EXERCISE INSTRUCTIONS:
Search the entries below for the word "self" and copy each line that has it.

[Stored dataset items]
====

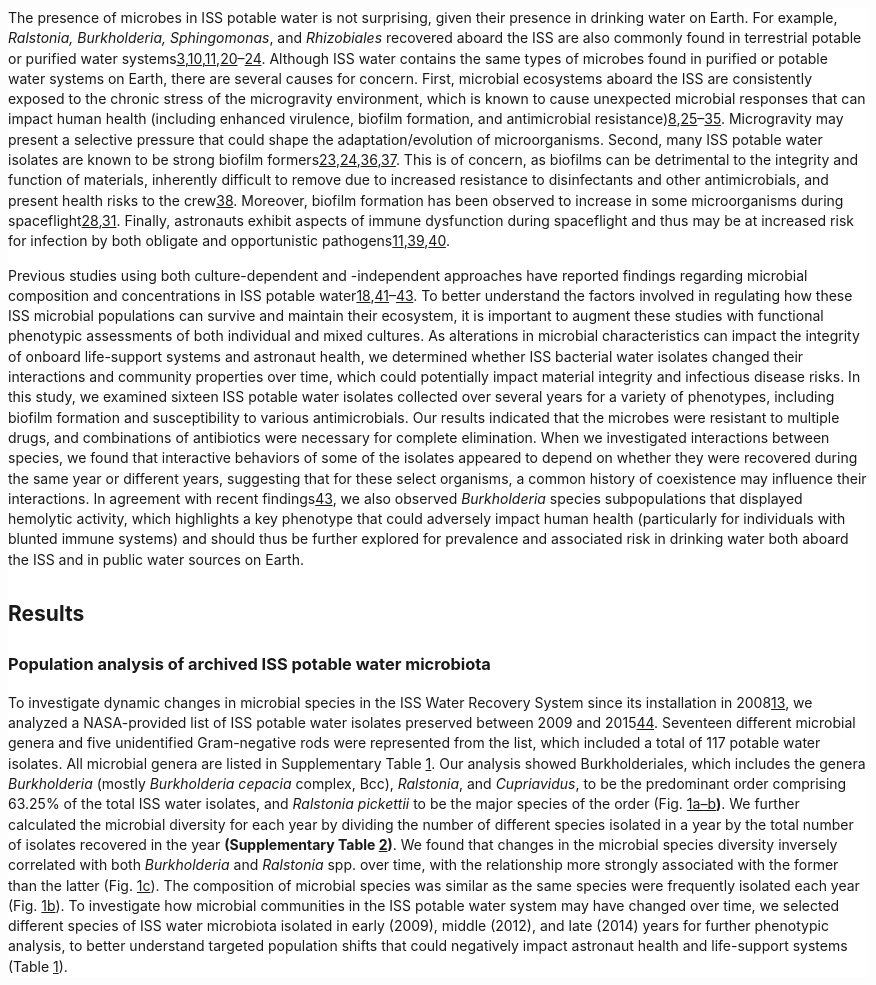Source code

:The presence of microbes in ISS potable water is not surprising, given their presence in drinking water on Earth. For example, *Ralstonia, Burkholderia, Sphingomonas*, and *Rhizobiales* recovered aboard the ISS are also commonly found in terrestrial potable or purified water systems[3](#CR3),[10](#CR10),[11](#CR11),[20](#CR20)–[24](#CR24). Although ISS water contains the same types of microbes found in purified or potable water systems on Earth, there are several causes for concern. First, microbial ecosystems aboard the ISS are consistently exposed to the chronic stress of the microgravity environment, which is known to cause unexpected microbial responses that can impact human health (including enhanced virulence, biofilm formation, and antimicrobial resistance)[8](#CR8),[25](#CR25)–[35](#CR35). Microgravity may present a selective pressure that could shape the adaptation/evolution of microorganisms. Second, many ISS potable water isolates are known to be strong biofilm formers[23](#CR23),[24](#CR24),[36](#CR36),[37](#CR37). This is of concern, as biofilms can be detrimental to the integrity and function of materials, inherently difficult to remove due to increased resistance to disinfectants and other antimicrobials, and present health risks to the crew[38](#CR38). Moreover, biofilm formation has been observed to increase in some microorganisms during spaceflight[28](#CR28),[31](#CR31). Finally, astronauts exhibit aspects of immune dysfunction during spaceflight and thus may be at increased risk for infection by both obligate and opportunistic pathogens[11](#CR11),[39](#CR39),[40](#CR40).

Previous studies using both culture-dependent and -independent approaches have reported findings regarding microbial composition and concentrations in ISS potable water[18](#CR18),[41](#CR41)–[43](#CR43). To better understand the factors involved in regulating how these ISS microbial populations can survive and maintain their ecosystem, it is important to augment these studies with functional phenotypic assessments of both individual and mixed cultures. As alterations in microbial characteristics can impact the integrity of onboard life-support systems and astronaut health, we determined whether ISS bacterial water isolates changed their interactions and community properties over time, which could potentially impact material integrity and infectious disease risks. In this study, we examined sixteen ISS potable water isolates collected over several years for a variety of phenotypes, including biofilm formation and susceptibility to various antimicrobials. Our results indicated that the microbes were resistant to multiple drugs, and combinations of antibiotics were necessary for complete elimination. When we investigated interactions between species, we found that interactive behaviors of some of the isolates appeared to depend on whether they were recovered during the same year or different years, suggesting that for these select organisms, a common history of coexistence may influence their interactions. In agreement with recent findings[43](#CR43), we also observed *Burkholderia* species subpopulations that displayed hemolytic activity, which highlights a key phenotype that could adversely impact human health (particularly for individuals with blunted immune systems) and should thus be further explored for prevalence and associated risk in drinking water both aboard the ISS and in public water sources on Earth.

## Results

### Population analysis of archived ISS potable water microbiota

To investigate dynamic changes in microbial species in the ISS Water Recovery System since its installation in 2008[13](#CR13), we analyzed a NASA-provided list of ISS potable water isolates preserved between 2009 and 2015[44](#CR44). Seventeen different microbial genera and five unidentified Gram-negative rods were represented from the list, which included a total of 117 potable water isolates. All microbial genera are listed in Supplementary Table [1](#MOESM1). Our analysis showed Burkholderiales, which includes the genera *Burkholderia* (mostly *Burkholderia cepacia* complex, Bcc), *Ralstonia*, and *Cupriavidus*, to be the predominant order comprising 63.25% of the total ISS water isolates, and *Ralstonia pickettii* to be the major species of the order (Fig. [1a–b](#Fig1)**)**. We further calculated the microbial diversity for each year by dividing the number of different species isolated in a year by the total number of isolates recovered in the year **(**Supplementary Table [2](#MOESM1)**)**. We found that changes in the microbial species diversity inversely correlated with both *Burkholderia* and *Ralstonia* spp. over time, with the relationship more strongly associated with the former than the latter (Fig. [1c](#Fig1)). The composition of microbial species was similar as the same species were frequently isolated each year (Fig. [1b](#Fig1)). To investigate how microbial communities in the ISS potable water system may have changed over time, we selected different species of ISS water microbiota isolated in early (2009), middle (2012), and late (2014) years for further phenotypic analysis, to better understand targeted population shifts that could negatively impact astronaut health and life-support systems (Table [1](#Tab1)).
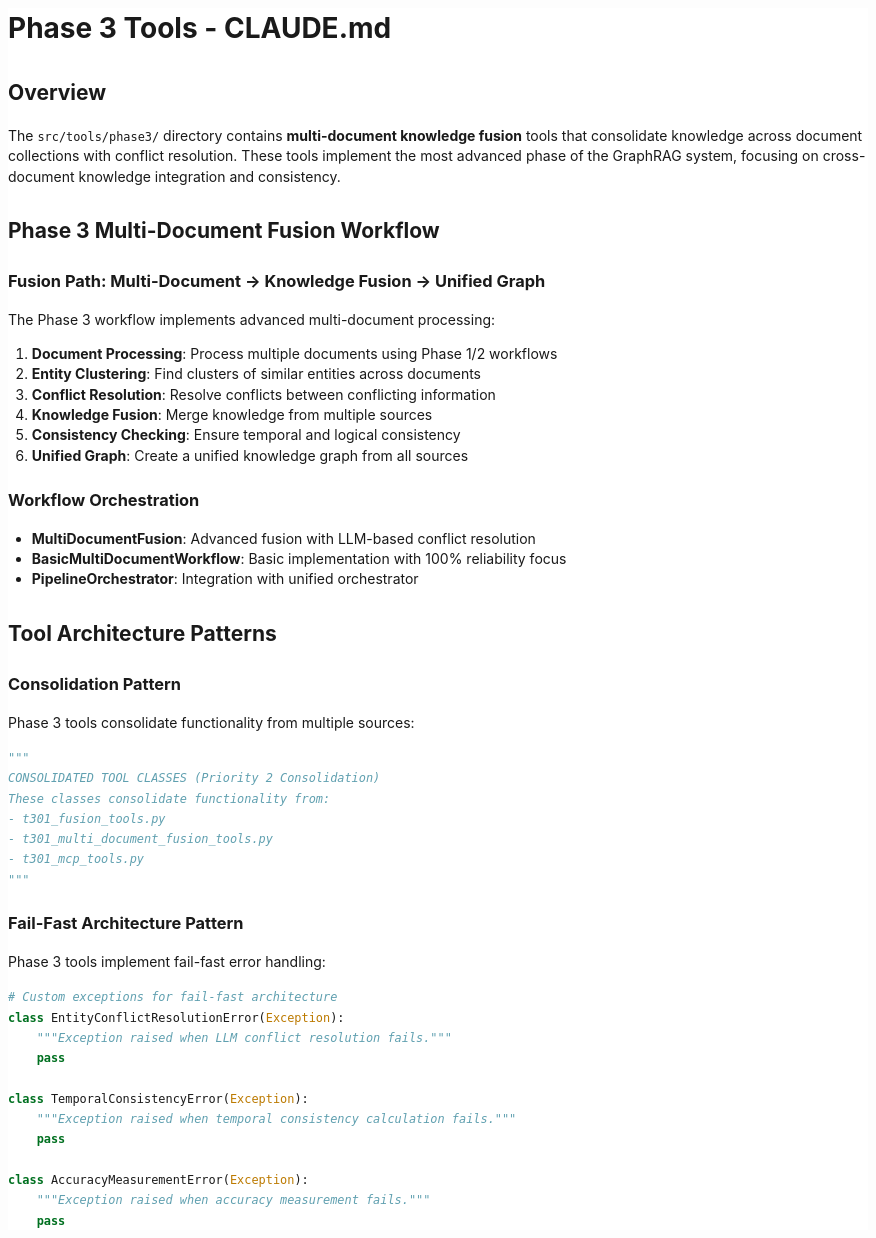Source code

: # Phase 3 Tools - CLAUDE.md

## Overview
The `src/tools/phase3/` directory contains **multi-document knowledge fusion** tools that consolidate knowledge across document collections with conflict resolution. These tools implement the most advanced phase of the GraphRAG system, focusing on cross-document knowledge integration and consistency.

## Phase 3 Multi-Document Fusion Workflow

### Fusion Path: Multi-Document → Knowledge Fusion → Unified Graph
The Phase 3 workflow implements advanced multi-document processing:
1. **Document Processing**: Process multiple documents using Phase 1/2 workflows
2. **Entity Clustering**: Find clusters of similar entities across documents
3. **Conflict Resolution**: Resolve conflicts between conflicting information
4. **Knowledge Fusion**: Merge knowledge from multiple sources
5. **Consistency Checking**: Ensure temporal and logical consistency
6. **Unified Graph**: Create a unified knowledge graph from all sources

### Workflow Orchestration
- **MultiDocumentFusion**: Advanced fusion with LLM-based conflict resolution
- **BasicMultiDocumentWorkflow**: Basic implementation with 100% reliability focus
- **PipelineOrchestrator**: Integration with unified orchestrator

## Tool Architecture Patterns

### Consolidation Pattern
Phase 3 tools consolidate functionality from multiple sources:
```python
"""
CONSOLIDATED TOOL CLASSES (Priority 2 Consolidation)
These classes consolidate functionality from:
- t301_fusion_tools.py 
- t301_multi_document_fusion_tools.py
- t301_mcp_tools.py
"""
```

### Fail-Fast Architecture Pattern
Phase 3 tools implement fail-fast error handling:
```python
# Custom exceptions for fail-fast architecture
class EntityConflictResolutionError(Exception):
    """Exception raised when LLM conflict resolution fails."""
    pass

class TemporalConsistencyError(Exception):
    """Exception raised when temporal consistency calculation fails."""
    pass

class AccuracyMeasurementError(Exception):
    """Exception raised when accuracy measurement fails."""
    pass
```
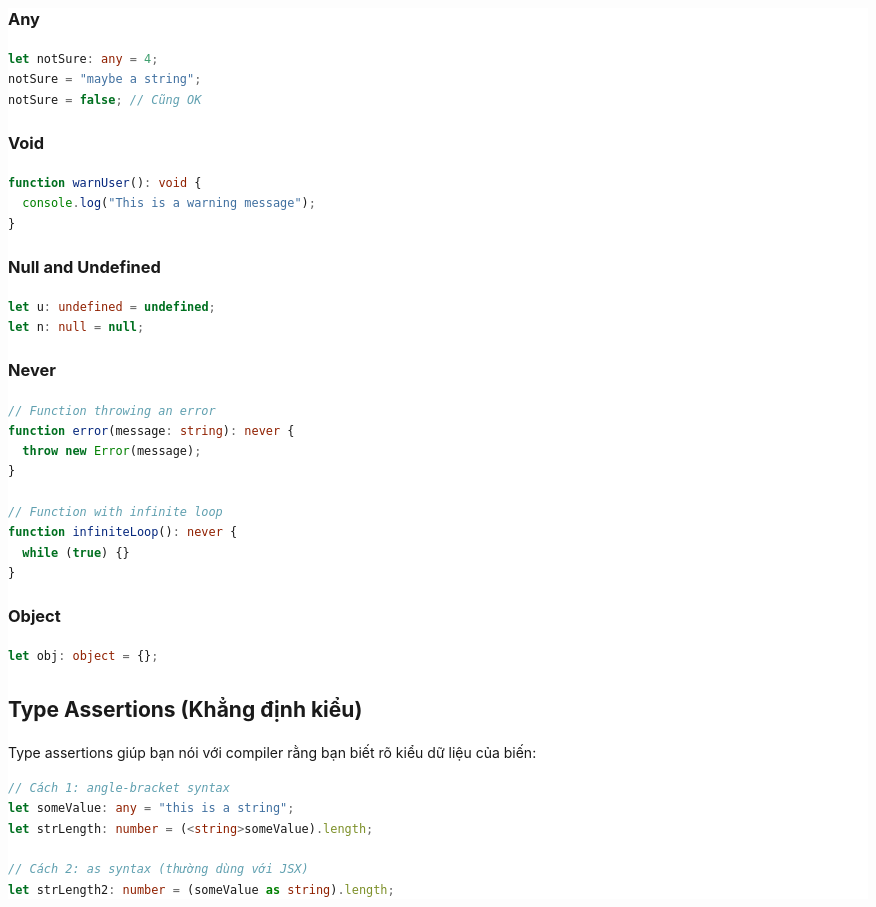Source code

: ### Any

```typescript
let notSure: any = 4;
notSure = "maybe a string";
notSure = false; // Cũng OK
```

### Void

```typescript
function warnUser(): void {
  console.log("This is a warning message");
}
```

### Null and Undefined

```typescript
let u: undefined = undefined;
let n: null = null;
```

### Never

```typescript
// Function throwing an error
function error(message: string): never {
  throw new Error(message);
}

// Function with infinite loop
function infiniteLoop(): never {
  while (true) {}
}
```

### Object

```typescript
let obj: object = {};
```

## Type Assertions (Khẳng định kiểu)

Type assertions giúp bạn nói với compiler rằng bạn biết rõ kiểu dữ liệu của biến:

```typescript
// Cách 1: angle-bracket syntax
let someValue: any = "this is a string";
let strLength: number = (<string>someValue).length;

// Cách 2: as syntax (thường dùng với JSX)
let strLength2: number = (someValue as string).length;
```
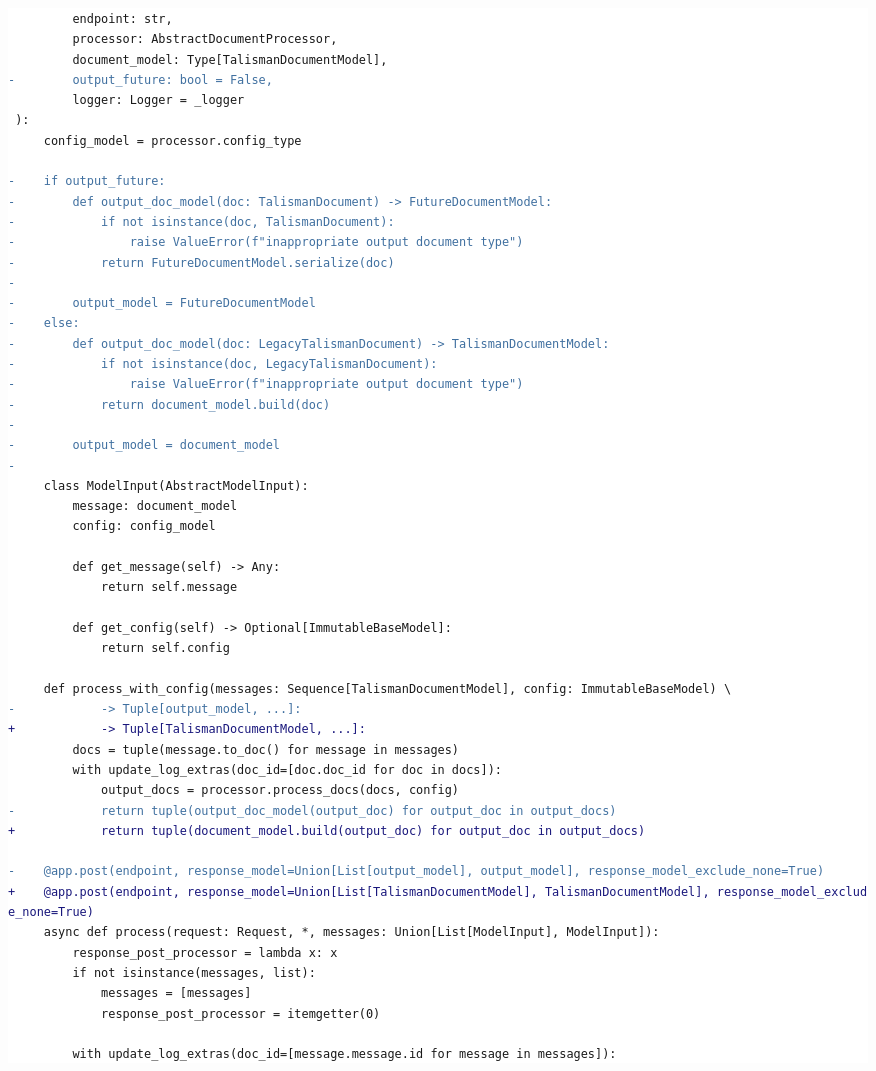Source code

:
 ```diff
         endpoint: str,
         processor: AbstractDocumentProcessor,
         document_model: Type[TalismanDocumentModel],
-        output_future: bool = False,
         logger: Logger = _logger
 ):
     config_model = processor.config_type
 
-    if output_future:
-        def output_doc_model(doc: TalismanDocument) -> FutureDocumentModel:
-            if not isinstance(doc, TalismanDocument):
-                raise ValueError(f"inappropriate output document type")
-            return FutureDocumentModel.serialize(doc)
-
-        output_model = FutureDocumentModel
-    else:
-        def output_doc_model(doc: LegacyTalismanDocument) -> TalismanDocumentModel:
-            if not isinstance(doc, LegacyTalismanDocument):
-                raise ValueError(f"inappropriate output document type")
-            return document_model.build(doc)
-
-        output_model = document_model
-
     class ModelInput(AbstractModelInput):
         message: document_model
         config: config_model
 
         def get_message(self) -> Any:
             return self.message
 
         def get_config(self) -> Optional[ImmutableBaseModel]:
             return self.config
 
     def process_with_config(messages: Sequence[TalismanDocumentModel], config: ImmutableBaseModel) \
-            -> Tuple[output_model, ...]:
+            -> Tuple[TalismanDocumentModel, ...]:
         docs = tuple(message.to_doc() for message in messages)
         with update_log_extras(doc_id=[doc.doc_id for doc in docs]):
             output_docs = processor.process_docs(docs, config)
-            return tuple(output_doc_model(output_doc) for output_doc in output_docs)
+            return tuple(document_model.build(output_doc) for output_doc in output_docs)
 
-    @app.post(endpoint, response_model=Union[List[output_model], output_model], response_model_exclude_none=True)
+    @app.post(endpoint, response_model=Union[List[TalismanDocumentModel], TalismanDocumentModel], response_model_exclude_none=True)
     async def process(request: Request, *, messages: Union[List[ModelInput], ModelInput]):
         response_post_processor = lambda x: x
         if not isinstance(messages, list):
             messages = [messages]
             response_post_processor = itemgetter(0)
 
         with update_log_extras(doc_id=[message.message.id for message in messages]):
```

====

RESPONSE TO THIS TASK:
         def get_message(self) -> Any:
             return self.message
         def get_config(self) -> Optional[ImmutableBaseModel]:
             return self.config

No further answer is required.